POR: GUSTAVO PINO
Las vacaciones, en gran parte, las pasaba con mis primos en la calle Arequipa, en la casa que fue de mis tatarabuelos maternos. Los visitaba tan temprano que tenía que levantarlos de la cama. Mi tía nos preparaba el desayuno y luego nos perdíamos en el terreno de atrás cerca al cine antiguo: el Cine Mariscal Nieto. Nos trepábamos por las paredes hasta llegar al techo de calamina donde pisábamos con cuidado los clavos que indicaban el camino de las vigas para no hundirnos e ir a parar al suelo.
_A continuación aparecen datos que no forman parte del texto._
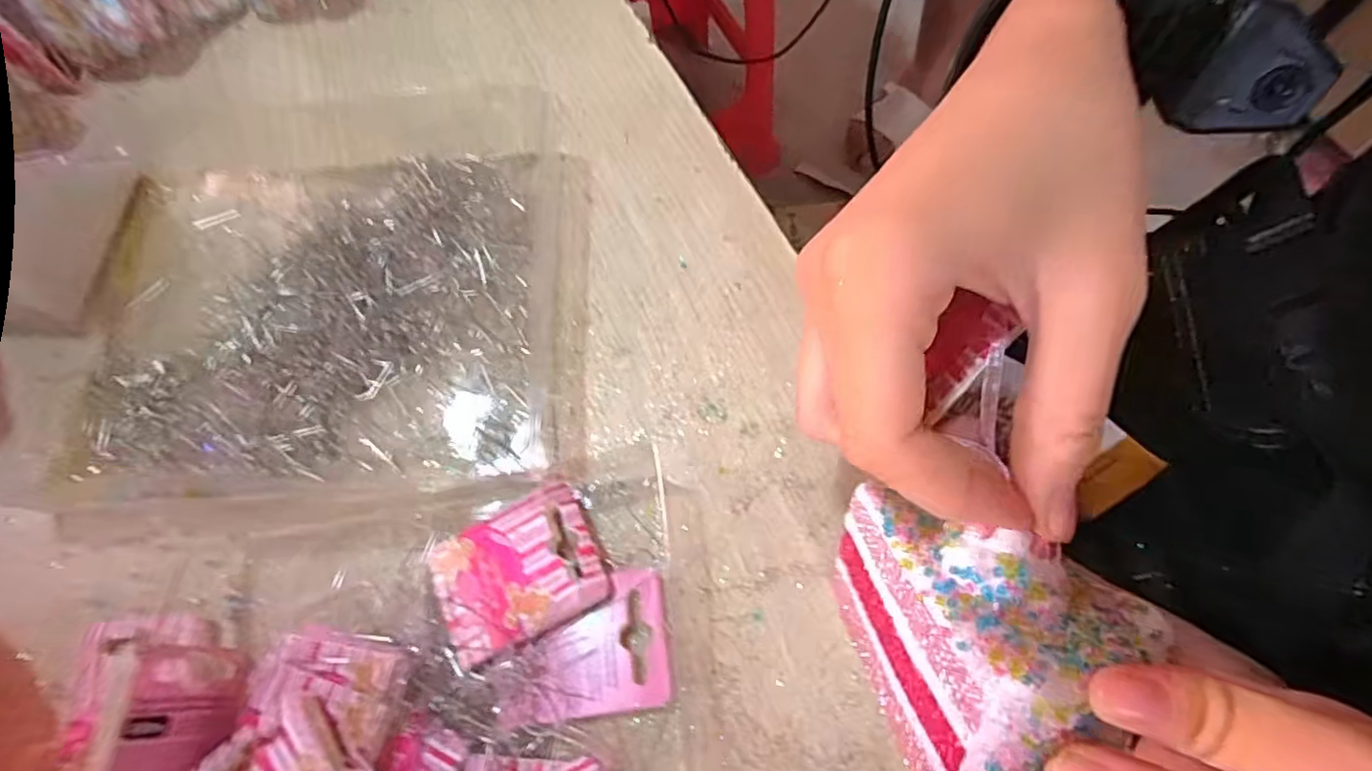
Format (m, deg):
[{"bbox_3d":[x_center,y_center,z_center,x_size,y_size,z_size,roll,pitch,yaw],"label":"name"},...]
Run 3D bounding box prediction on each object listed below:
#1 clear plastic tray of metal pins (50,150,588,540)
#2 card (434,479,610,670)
[{"bbox_3d":[-0.147,-0.027,0.263,0.205,0.015,0.168,-3,70,1],"label":"clear plastic tray of metal pins"},{"bbox_3d":[-0.059,0.066,0.221,0.057,0.007,0.046,-28,62,-1],"label":"card"}]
Llegábamos a un punto donde las calaminas desaparecían y solo quedaban los maderos atravesados entre las paredes y una columna de ladrillos en el medio. Mi primo mayor —por un año— con destreza cruzó el abismo; para esa edad no era una exageración, tendría diez años y los tres metros de altura de las paredes eran un abismo. Continuó mi primo menor —por dos años— con menos dotes de equilibrista y continué yo. En la mitad del madero perdí el equilibrio y sentí que me fracturaba las piernas o el vacío absoluto de la muerte. Pero logré agarrarme con los dos brazos y una pierna. Mi primo Hans —el mayor— me gritaba que no me soltara mientras él se acercaba. Se sentó en el madero y me tomó del polo y tiró hasta ponerme encima. Respiramos hondo mientras el menor se desternillaba del otro lado. Casi se mata, repetía. Y nos reímos para liberar la tensión. No caminé por el madero, sino más bien me arrastré sin importar las astillas que se incrustaban en mis manos y piernas. Saltamos un par de muros más entre risas y bromas; cuando llegamos a la parte trasera del cine, Hans sacó los cuetillos y la ‘rata blanca’ que habíamos planeado encender.
Armamos un supuesto castillo de adobes para colocar la pirotecnia. Hans, previo al espectáculo de Año Nuevo, me dijo que tenía que encender y lanzar la sarta de cuetillos con la mano. Hasta mi hermano lo hace, me advirtió. Así que lo hice, pero primero con los cuetillos sueltos, y algunos reventaron cerca de mis dedos dejándolos colorados e hinchados. Mira y aprende, para tu libro, me decía mi primo sosteniendo la sarta de cuetillos sin soltarla mientras la ráfaga de explosivos resonaba en el espacio vacío.
Mi primo menor volvía a reír y yo me tapaba los oídos imaginando lo peor: los dedos en el aire y el rojizo posnavideño. Sin embargo, cuando las últimas filas estaban por explotar, lanzaba la sarta lo más lejos que podía. Yo no quería quedarme atrás, y le dije que prendería la rata blanca. A ver, respondió. Tomé los fósforos y me acerqué hasta el castillo. Pero mi primo menor me salvó, gritando que había una rata no blanca sino una negra a unos metros más allá, que había que atraparla y meterla junto con el explosivo casero. Tiramos piedras y corrimos por todos lados hasta acorralar al roedor que se puso de dos patas, salimos corriendo. Nos puede morder, les decía. Mejor revienta la rata blanca y nos vamos, propuso Hans.
Entonces, sabiendo que no habría nada más que me salvara, me acerqué a la estructura de adobes pensando en las veces que mi madre me había advertido que no jugara con pirotecnia, en las veces que me hacía prestar atención cuando pasaba alguna noticia sobre un niño que había perdido una extremidad o parte de ella, la visión o cualquier parte de su cuerpo por jugar con fuegos artificiales. Metí las manos entre el agujero que habíamos acondicionado y encendí el primer fosforo. Se apagó. Prendí otro y la mecha se encendió. Salí corriendo y tropecé con una piedra. Se escuchó un ruido seco, apagado, no mayor al de los cuetillos. Mientras me sacudía el polvo de la ropa y las risas de mi primo menor contextualizaban la escena, Hans comentó que para la próxima visita compraría una ‘mamá rata’, que con esa no habría desilusión.